Your objective
When you reach the records below, output each one exactly.

[Stored records]
:::::

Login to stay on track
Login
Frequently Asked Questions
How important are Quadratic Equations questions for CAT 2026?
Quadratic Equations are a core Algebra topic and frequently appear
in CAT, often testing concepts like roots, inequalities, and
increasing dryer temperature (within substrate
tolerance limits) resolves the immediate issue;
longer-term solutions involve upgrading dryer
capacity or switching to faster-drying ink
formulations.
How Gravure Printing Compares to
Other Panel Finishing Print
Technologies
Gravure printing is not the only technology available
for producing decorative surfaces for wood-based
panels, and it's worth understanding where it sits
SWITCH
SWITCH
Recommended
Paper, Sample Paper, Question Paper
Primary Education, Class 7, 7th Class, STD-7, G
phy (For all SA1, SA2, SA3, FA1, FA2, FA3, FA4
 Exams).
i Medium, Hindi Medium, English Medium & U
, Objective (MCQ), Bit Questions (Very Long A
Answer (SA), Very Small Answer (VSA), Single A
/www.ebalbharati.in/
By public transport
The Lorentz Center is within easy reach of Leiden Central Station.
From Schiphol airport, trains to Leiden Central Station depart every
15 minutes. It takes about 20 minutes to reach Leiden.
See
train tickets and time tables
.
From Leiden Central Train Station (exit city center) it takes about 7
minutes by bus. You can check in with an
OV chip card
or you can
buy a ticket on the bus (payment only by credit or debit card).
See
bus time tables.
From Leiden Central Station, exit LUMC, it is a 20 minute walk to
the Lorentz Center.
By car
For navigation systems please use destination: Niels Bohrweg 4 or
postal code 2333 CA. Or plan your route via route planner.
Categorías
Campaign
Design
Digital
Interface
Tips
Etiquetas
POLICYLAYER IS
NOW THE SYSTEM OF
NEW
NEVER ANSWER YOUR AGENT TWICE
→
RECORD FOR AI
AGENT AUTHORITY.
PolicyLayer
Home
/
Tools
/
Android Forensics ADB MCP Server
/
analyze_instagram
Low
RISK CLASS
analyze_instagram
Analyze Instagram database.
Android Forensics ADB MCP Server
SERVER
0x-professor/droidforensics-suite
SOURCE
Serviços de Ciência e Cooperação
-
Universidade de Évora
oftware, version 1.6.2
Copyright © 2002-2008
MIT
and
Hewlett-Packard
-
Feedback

:::::

Solution for this task
Login to stay on track
Login
Frequently Asked Questions
How important are Quadratic Equations questions for CAT 2026?
Quadratic Equations are a core Algebra topic and frequently appear
in CAT, often testing concepts like roots, inequalities, and
increasing dryer temperature (within substrate
tolerance limits) resolves the immediate issue;
longer-term solutions involve upgrading dryer
capacity or switching to faster-drying ink
formulations.
How Gravure Printing Compares to
Other Panel Finishing Print
Technologies
Gravure printing is not the only technology available
for producing decorative surfaces for wood-based
panels, and it's worth understanding where it sits
SWITCH
SWITCH
Recommended
Paper, Sample Paper, Question Paper
Primary Education, Class 7, 7th Class, STD-7, G
phy (For all SA1, SA2, SA3, FA1, FA2, FA3, FA4
 Exams).
i Medium, Hindi Medium, English Medium & U
, Objective (MCQ), Bit Questions (Very Long A
Answer (SA), Very Small Answer (VSA), Single A
/www.ebalbharati.in/
By public transport
The Lorentz Center is within easy reach of Leiden Central Station.
From Schiphol airport, trains to Leiden Central Station depart every
15 minutes. It takes about 20 minutes to reach Leiden.
See
train tickets and time tables
.
From Leiden Central Train Station (exit city center) it takes about 7
minutes by bus. You can check in with an
OV chip card
or you can
buy a ticket on the bus (payment only by credit or debit card).
See
bus time tables.
From Leiden Central Station, exit LUMC, it is a 20 minute walk to
the Lorentz Center.
By car
For navigation systems please use destination: Niels Bohrweg 4 or
postal code 2333 CA. Or plan your route via route planner.
Categorías
Campaign
Design
Digital
Interface
Tips
Etiquetas
POLICYLAYER IS
NOW THE SYSTEM OF
NEW
NEVER ANSWER YOUR AGENT TWICE
→
RECORD FOR AI
AGENT AUTHORITY.
PolicyLayer
Home
/
Tools
/
Android Forensics ADB MCP Server
/
analyze_instagram
Low
RISK CLASS
analyze_instagram
Analyze Instagram database.
Android Forensics ADB MCP Server
SERVER
0x-professor/droidforensics-suite
SOURCE
Serviços de Ciência e Cooperação
-
Universidade de Évora
oftware, version 1.6.2
Copyright © 2002-2008
MIT
and
Hewlett-Packard
-
Feedback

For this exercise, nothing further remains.